JACK LB is the most dangerous position in OSU’s stingy defense.

NCAA Football: Texas at Oklahoma State Brett Rojo-USA TODAY Sports

Imagine you’re Oklahoma Sooners head coach Lincoln Riley and you’re putting together your game plan for this week’s matchup with the Oklahoma State Cowboys. Which area of OSU’s defense worries you most?

There are no holes here. The Cowboys boast a veteran-laden unit that ranks eighth in the country in ESPN’s SP+ metric for defensive efficiency. The Pokes are averaging almost four sacks per game thanks in large part to an active defensive front. They also have three productive senior linebackers in Amen Ogbongbemiga, Malcolm Rodriguez and Devin Harper stuffing the stat sheet. The defensive backfield is one of the best in the entire country.

The JACK linebacker stands out as the one position in the OSU defense that could become a potential Bedlam wild card, though. While most defenses expect the JACK to be a pure disrupter coming off the edge, defensive coordinator Jim Knowles asks him to play a host of roles in different spots around the field.

Knowles’ scheme probably fits best in the 4-2-5 bucket. The Cowboys’ standard personnel includes three down linemen, the JACK, two interior linebackers and five defensive backs. The defensive linemen shift between different looks. Sometimes they’re playing a 4-3 Under front (pictured above), with the JACK moving up to the line of scrimmage on the edge aligned to the boundary.

In other cases, the Pokes run a three-man Tite front (above) – a nose tackle directly over the center and the defensive ends set to the insider shoulders of both offensive tackles. OSU also uses a 3-4 Okie front with both defensive ends playing off the outside shoulders of the offensive tackles. Here’s an example from OSU’s game against West Virginia earlier this year:

Note the positioning of the JACK, which is circled in the image above. The strength of the offensive formation is set to the boundary, and the inside linebackers shift to match what they’re seeing. MIKE LB Ogbongbemiga (No. 7) stays lined up towards the field. The Pokes put the WILL LB, Rodriguez (No. 20), in space to the boundary. Meanwhile, JACK LB Brock Martin (No. 40) shifts inside to the bubble over the left guard.

What purpose does it serve to flip-flop the WILL and JACK? Shifting Martin inside gets a sturdier run defender in place to take on an offensive lineman in case WVU runs the ball. On top of that, the converted safety Rodriguez is in position to play the pass or support against the outside run.

Knowles has an especially dangerous weapon at his disposal in the JACK spot with in-state product Trace Ford. At 6-4, 248 pounds, Ford possesses the size to avoid getting wiped out by offensive linemen, while his speed makes him a handful coming off the edge. Even though he only has three sacks through six games this season, his presence still creates headaches for opposing offenses.

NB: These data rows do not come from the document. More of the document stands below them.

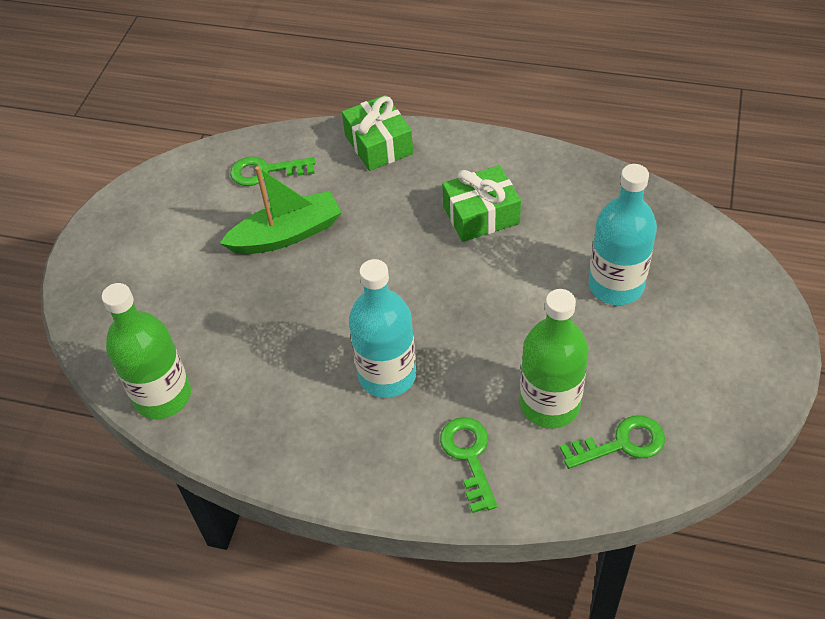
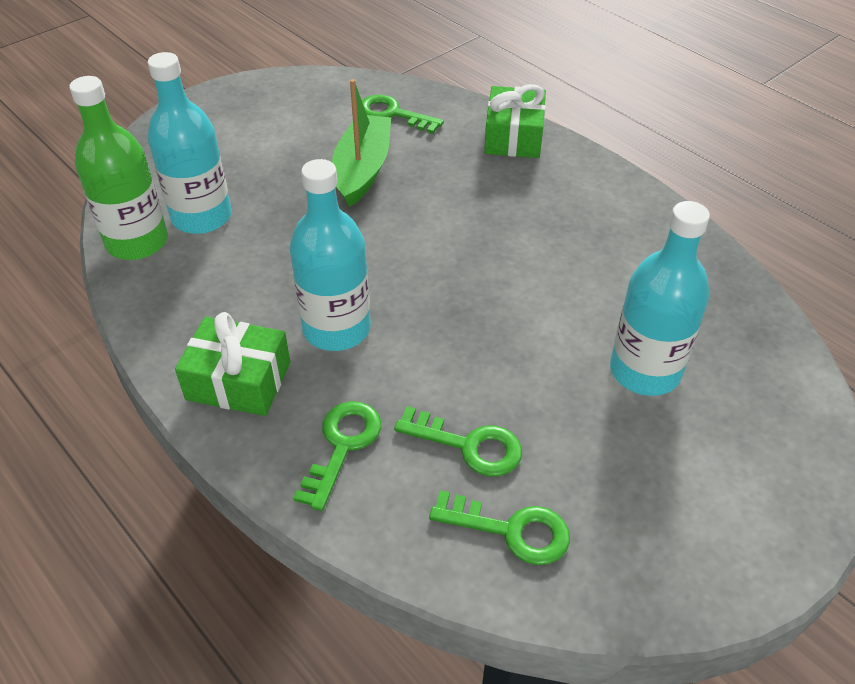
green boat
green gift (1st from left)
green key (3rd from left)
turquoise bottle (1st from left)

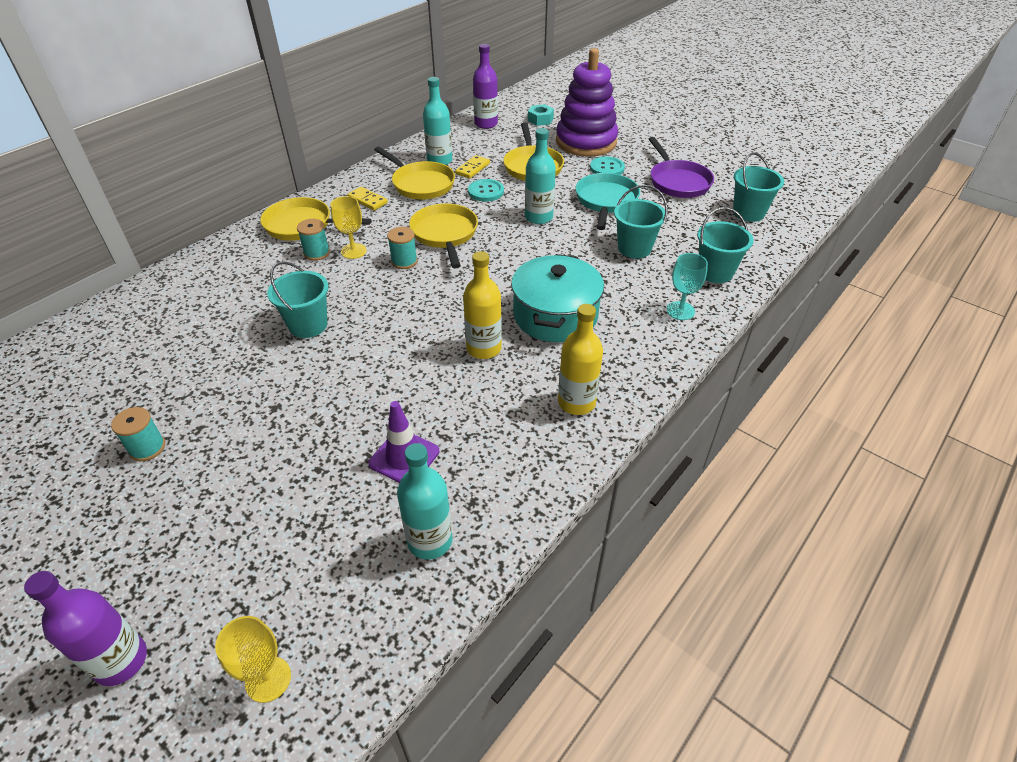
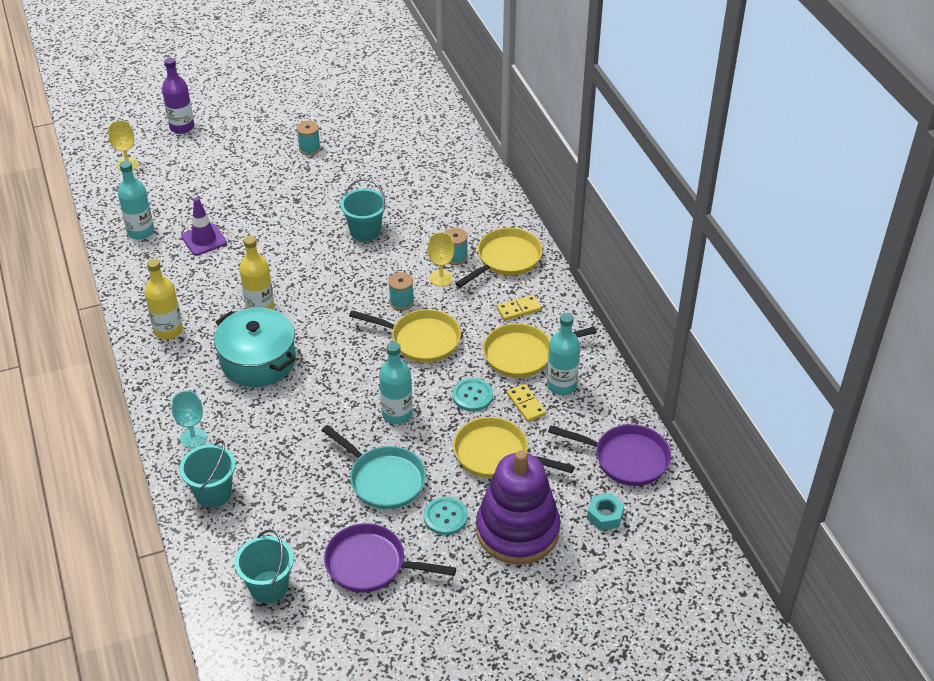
purple pan (2nd from left)
turquoise bucket (2nd from left in the first image)

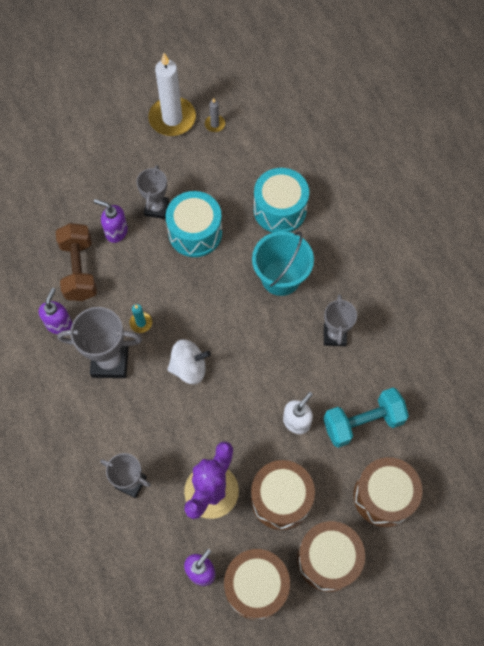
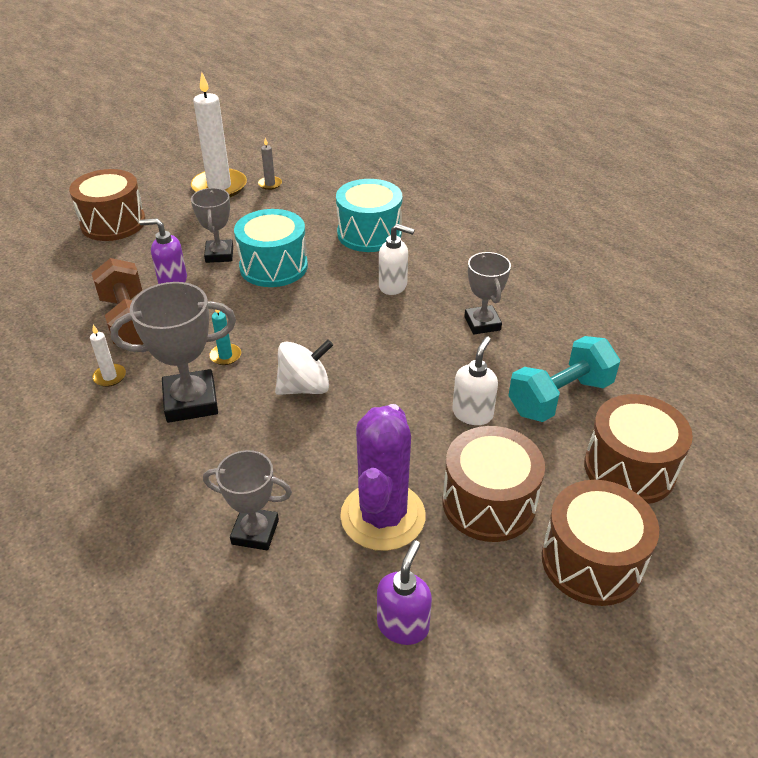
white candle (1st from left)
brown drum (1st from left)
white soap dispenser (1st from left)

Ford’s athleticism also enables him to drop and play in coverage, which never hurts when a defense is trying to mess with the head of a young quarterback like Spencer Rattler. Given how much the JACK moves around in OSU’s scheme, keep an eye on how the Sooners account for Ford before the snap when they have the ball on Saturday night. That is one player they can’t afford to lose track of, especially on money downs.